Texas Appellate Case Demonstrates Significance of Contract Terms for Continuing Care Eviction
On April 28, 2016, the Texas Court of Appeals affirmed an award of some $145k in damages to an elderly couple for breach of a “Life Care” contract by their residential community. In Barton Creek Senior Living Center, d/b/a Querencia at Barton Creek v. Howland, the residential community staff attempted to refuse to communicate with the children of a couple, in their 80s, on the reported grounds that “communication with their children was unworkable because of the discord with the children.” The facility, Querencia, reportedly soon “terminated the Life Care Agreement with the Howlands and ordered them to vacate the premises within thirty days.” The Howlands did vacate the premises, moving to an assisted living community with a different pricing and service structure; however, they contended they were denied the “benefit of their bargain” with Querencia.
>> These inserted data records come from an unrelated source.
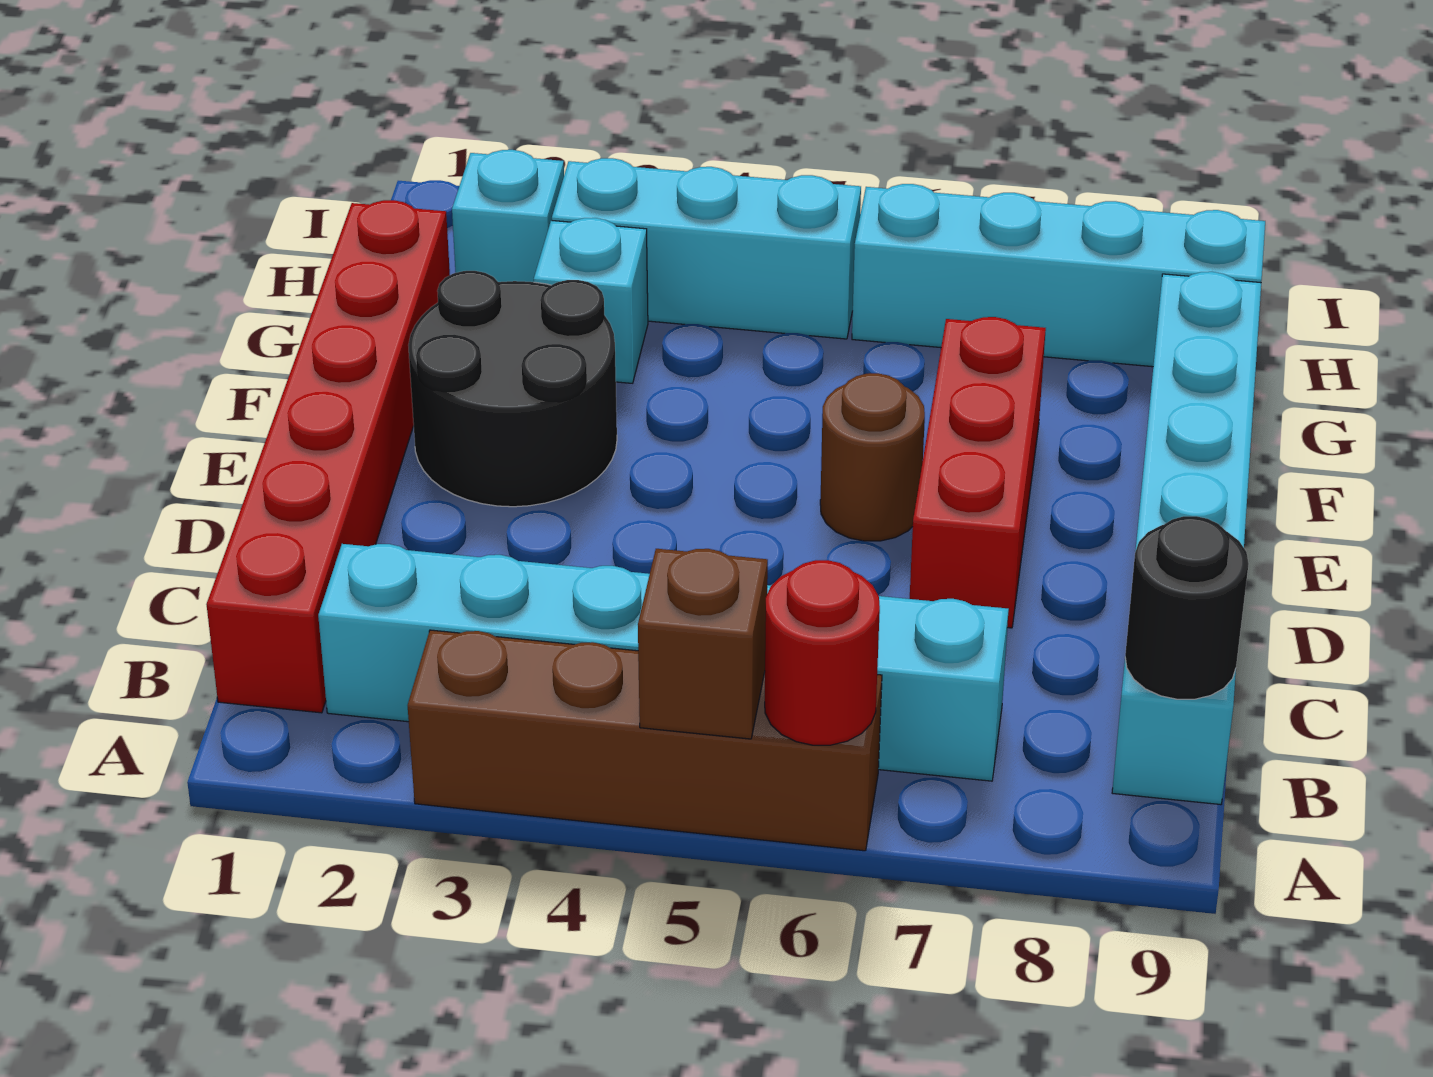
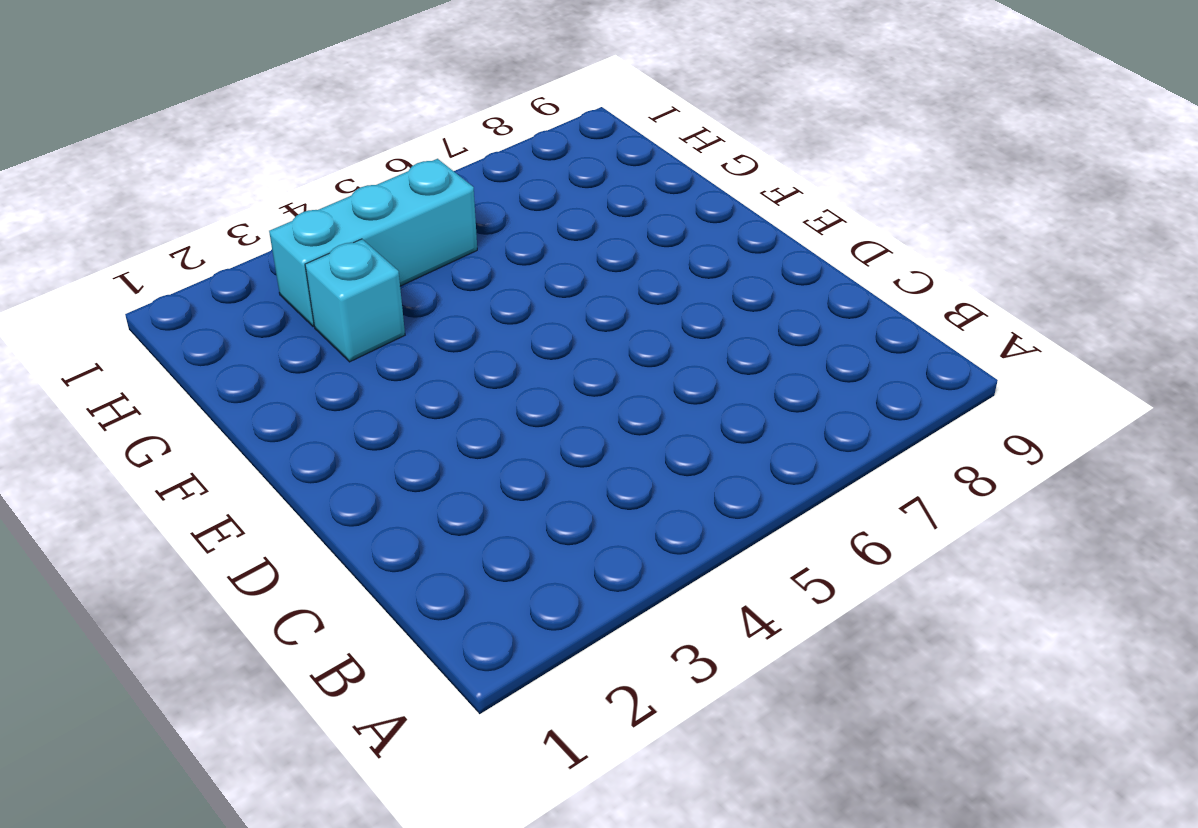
none -> brown brick A3:A6 level 1
none -> red brick B1:G1 level 1
none -> cyan brick B2:B7 level 1

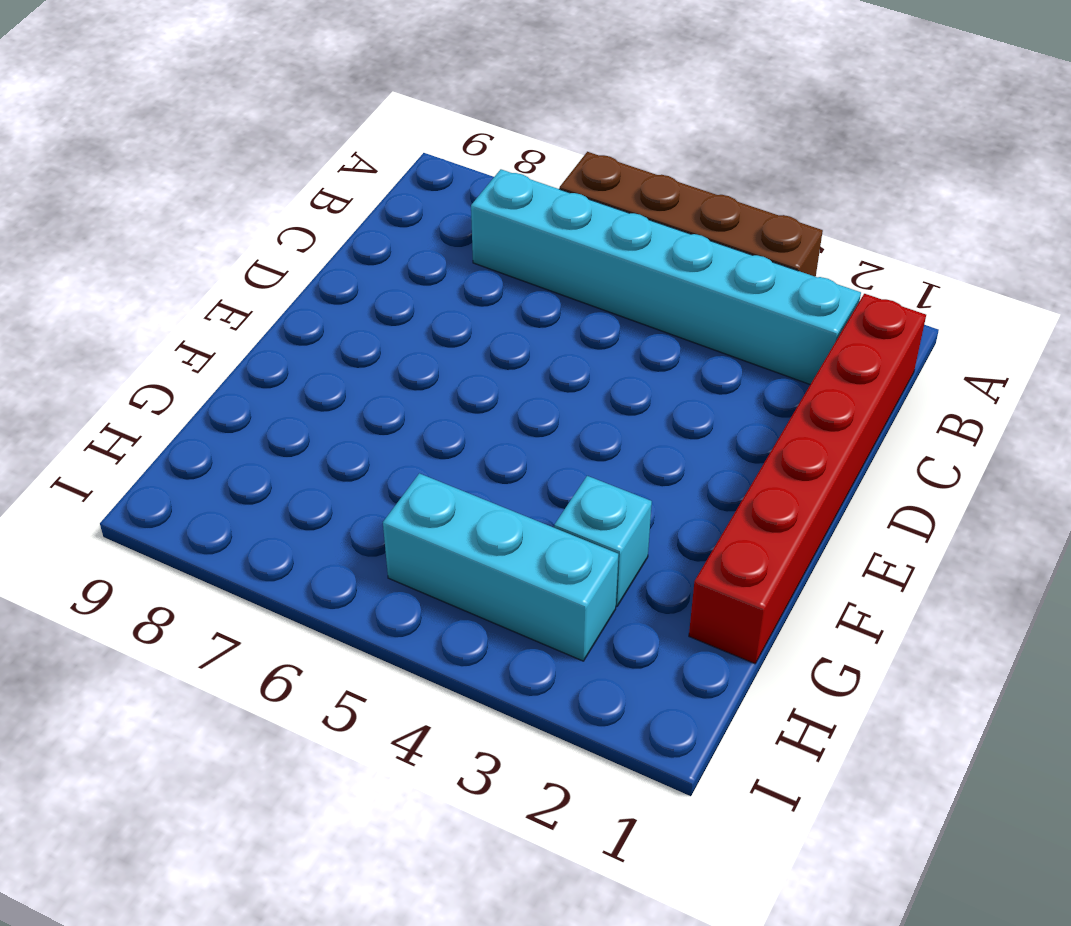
none -> cyan brick B9:G9 level 1
none -> red brick D7:F7 level 1
none -> black round brick E2:F3 level 1

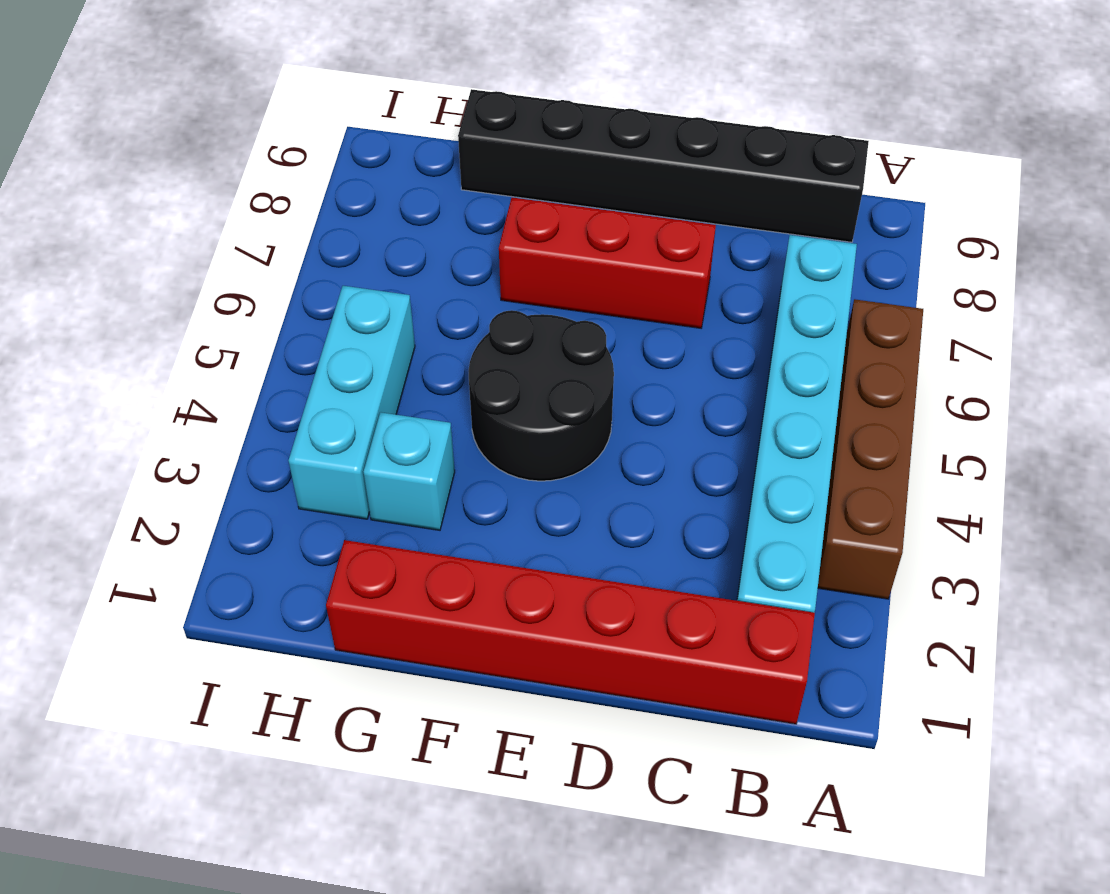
black brick B9:G9 level 1 -> cyan brick B9:G9 level 1
black round brick E4:F5 level 1 -> black round brick E2:F3 level 1
none -> brown round brick E6 level 1
none -> cyan brick H2 level 1
none -> cyan brick H6:H9 level 1

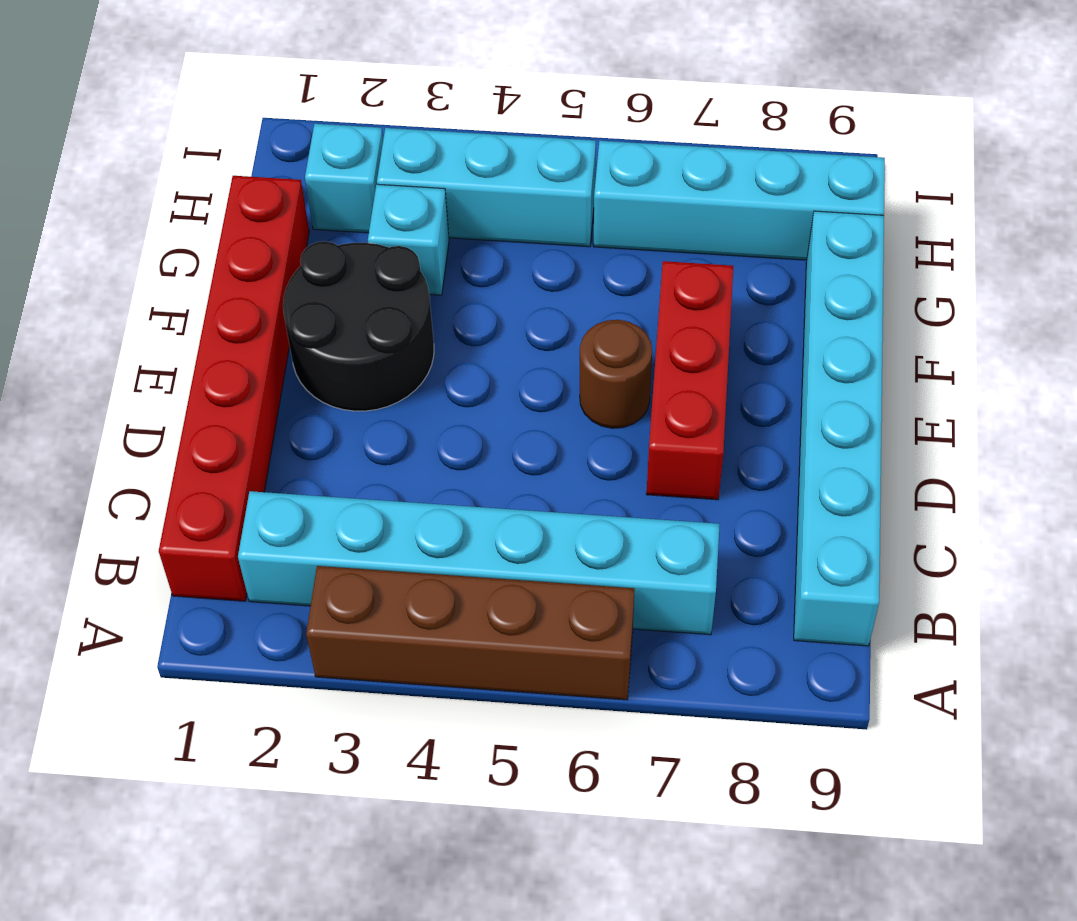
none -> brown brick A5 level 2
none -> red round brick A6 level 2
none -> black round brick B9 level 2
On appeal, Querencia does not challenge the finding that it failed to comply with the Life Care Agreement, but contends that the evidence is legally and factually insufficient to support the damages awarded to Howland. Specifically, Querencia argues that the damages cannot be tied to the pre-termination notice being 30 days instead of [the contract’s specified notice of] 60 days. It also contends that Howland does not deserve damages for assistive services used after termination that they were already using before termination. Finally, Querencia contends that it properly withheld ten percent of the Howlands’ deposit pursuant to their contract.
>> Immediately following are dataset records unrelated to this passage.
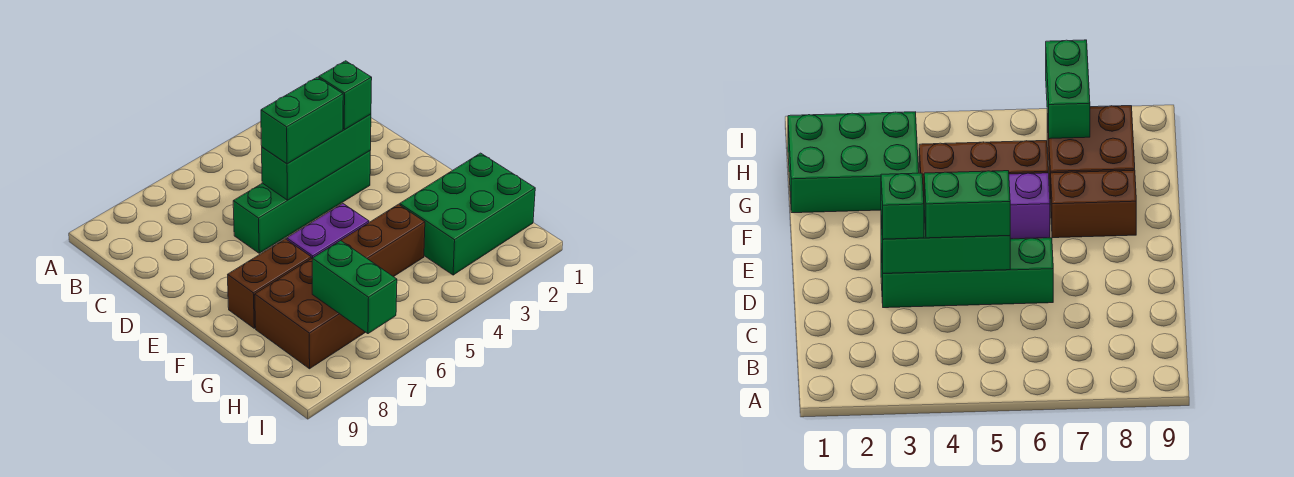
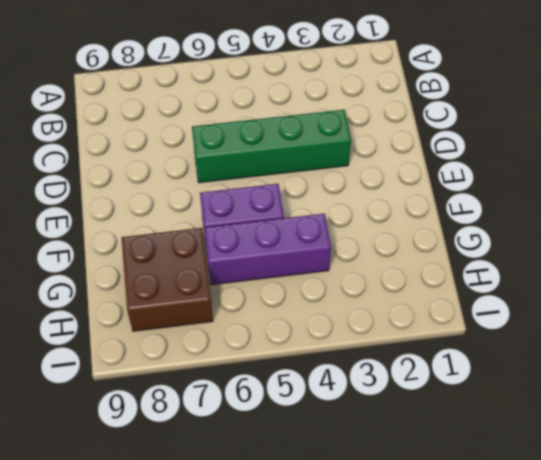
purple brick G4:G6 level 1 -> brown brick G4:G6 level 1
none -> brown brick F7:F8 level 1
none -> green brick G1:H3 level 1

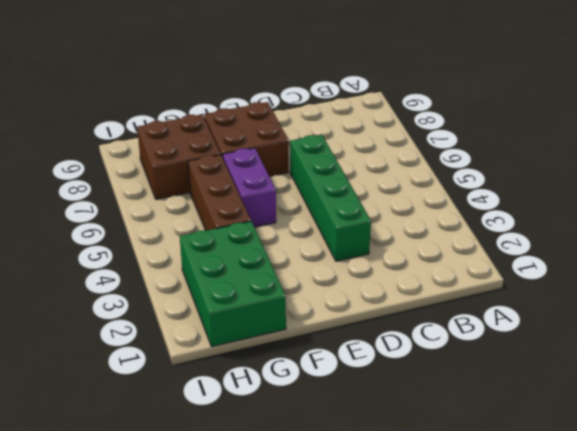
brown brick E7:F8 level 1 -> brown brick F7:F8 level 1
none -> green brick D3:D5 level 2
none -> green brick H7:I7 level 2

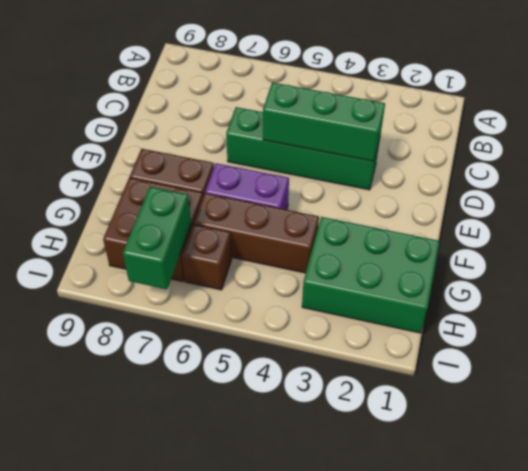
brown brick H6 level 1 -> none
none -> green brick D3 level 3
none -> green brick D4:D5 level 3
The appellate court rejected these arguments with a textbook discussion of remedies for breach of contract necessary to protect the non-breaching party’s expectation interest:
Although the Howlands employed private care providers while at Querencia, there is evidence that the Howlands’ move to The Summit increased their monthly expenses because the monthly rent was higher at The Summit, it provided fewer services than Querencia, and services at The Summit were more expensive…. Howland claimed over a million dollars in damages, Querencia countered that Howland profited from the breach, and the jury awarded Howland $82,500 plus the unrefunded deposit. The evidence in the record supports the jury’s exercise of its role as factfinder regarding the damages award. The evidence also supports the jury’s award of $62,990 representing the portion of the Howlands’ deposit that Querencia did not refund. Querencia asserts that it was entitled to retain ten percent of the Howlands’ deposit under the terms of the Life Care Agreement. But the jury found that Querencia breached that agreement, and restitution is a permissible measure of damages for breach of contract…. The jury was empowered to and did decide that Querencia must compensate for its breach by returning the final ten percent of the Howlands’ deposit.
The finding of breach appeared to have been predicated on the contract’s specified grounds permitting termination, which included fairly standard provisions such as inability to meet medical needs, nonpayment by the residents, or a resident’s breach of “policies and procedures” that create a situation that is “detrimental to the health, safety or quiet enjoyment of the community by other residents or the staff.” The court appeared to be persuaded by the argument that Querencia failed to comply with a further contractual provision, mandating parties be given an “opportunity-to-cure” in the event of disputes.
Despite the affirmance on damages, the appellate court also set aside the trial court’s award of $166k in attorney’s fees for the plaintiffs, rejecting a “lodestar” argument for the award, and remanded the case for further proceedings on reasonable and necessary fees.
In reading the opinion (and the headnotes from Westlaw on the opinion, which refer to Querencia as a “nursing home”), I’m struck once again by the confusion that “continuing care” contracts, including so-called “life care” contracts, can cause for parties, although usually any landmines tend to affect resident rights, rather than providers. Thus, I would anticipate that in the future, providers worried about protecting their right to terminate relations with “troublesome” individuals, will attempt to beef up their “policies and procedures,” to give clearer rights to refuse to communicate with troublesome family members of residents.